The case centered around jurisdiction and whether the evidence presented by the TSA was sufficient in light of claims that Lacson made the alleged SSI up.

Jurisdiction, The Proof Is in the Statute

No federal circuit case involving a review of agency decisions would be complete without a thoroughly hashed out discussion of the ability to even hear the case, and the Lacson case is no exception.

The D.C. Circuit acknowledged that there have been a line of cases where government employees have tried to use the Administrative Procedure Act to circumvent the authority of the Merit Systems Protection Board (MSPB) to administratively deal with termination appeals under the Civil Service Reform Act.

In fact, there was a Supreme Court case, Elgin v.
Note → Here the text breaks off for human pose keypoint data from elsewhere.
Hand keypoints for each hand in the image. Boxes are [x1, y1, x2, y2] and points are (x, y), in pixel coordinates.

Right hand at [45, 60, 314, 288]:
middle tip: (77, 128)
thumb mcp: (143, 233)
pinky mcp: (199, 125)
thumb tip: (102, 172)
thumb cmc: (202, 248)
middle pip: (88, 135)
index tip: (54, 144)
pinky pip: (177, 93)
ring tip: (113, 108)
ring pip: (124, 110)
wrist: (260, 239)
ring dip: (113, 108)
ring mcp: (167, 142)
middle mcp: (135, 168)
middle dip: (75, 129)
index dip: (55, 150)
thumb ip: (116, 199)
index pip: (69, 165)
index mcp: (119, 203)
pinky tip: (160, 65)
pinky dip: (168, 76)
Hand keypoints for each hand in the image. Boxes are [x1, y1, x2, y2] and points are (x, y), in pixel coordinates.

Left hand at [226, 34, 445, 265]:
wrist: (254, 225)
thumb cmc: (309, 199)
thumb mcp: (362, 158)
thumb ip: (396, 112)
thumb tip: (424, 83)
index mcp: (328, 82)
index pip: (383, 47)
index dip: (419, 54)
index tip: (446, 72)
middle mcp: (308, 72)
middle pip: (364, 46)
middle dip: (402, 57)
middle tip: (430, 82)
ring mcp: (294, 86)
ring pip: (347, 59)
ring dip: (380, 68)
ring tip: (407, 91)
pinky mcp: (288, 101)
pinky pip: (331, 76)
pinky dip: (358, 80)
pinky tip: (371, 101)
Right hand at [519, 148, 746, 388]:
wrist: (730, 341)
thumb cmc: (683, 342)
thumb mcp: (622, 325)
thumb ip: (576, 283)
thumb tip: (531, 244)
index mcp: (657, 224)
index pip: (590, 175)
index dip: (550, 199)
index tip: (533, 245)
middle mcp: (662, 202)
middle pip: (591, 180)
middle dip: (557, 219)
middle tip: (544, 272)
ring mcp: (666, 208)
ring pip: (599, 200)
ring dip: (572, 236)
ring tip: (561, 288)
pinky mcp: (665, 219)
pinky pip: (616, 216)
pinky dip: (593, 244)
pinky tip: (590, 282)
Dept. of Treasury, where the primacy of the MSPB in these matters was confirmed.

However, there is an exception for areas where Congress specifies that jurisdiction lies elsewhere, like in 49 U.S.C. § 46110, which explicitly grants jurisdiction over review of TSA orders to the D.C. Circuit.

Enough Evidence of SSI?

Satisfied that Congress had explicitly given it jurisdiction for over 30 years, the Lacson Court turned to whether there was sufficient evidence to support that Lacson had actually spilled the SSI beans online.

Under 49 CFR § 1520.5(b)(8)(ii), SSI includes "[i]nformation concerning the deployments, numbers, and operations" of Federal Air Marshals, which should be satisfied by Lacson's posts discussing hiring numbers and assignments of Air Marshals.

Lacson argued that while this is correct, he had no basis to believe that the information is true and made it up on the spot, which was only rebutted by an internal TSA memo that referenced the posts veracity being verified by two Special Agents in Charge in the TSA.

This seems like pretty weak evidence, and hearsay too, but hearsay evidence has been allowed and considered sufficient by the D.C. Circuit in reviewing administrative decisions, so the order was upheld.

Bottom Line

Loose lips online sink job opportunities in the air (too confusing?) so don't blab about your federal security job online.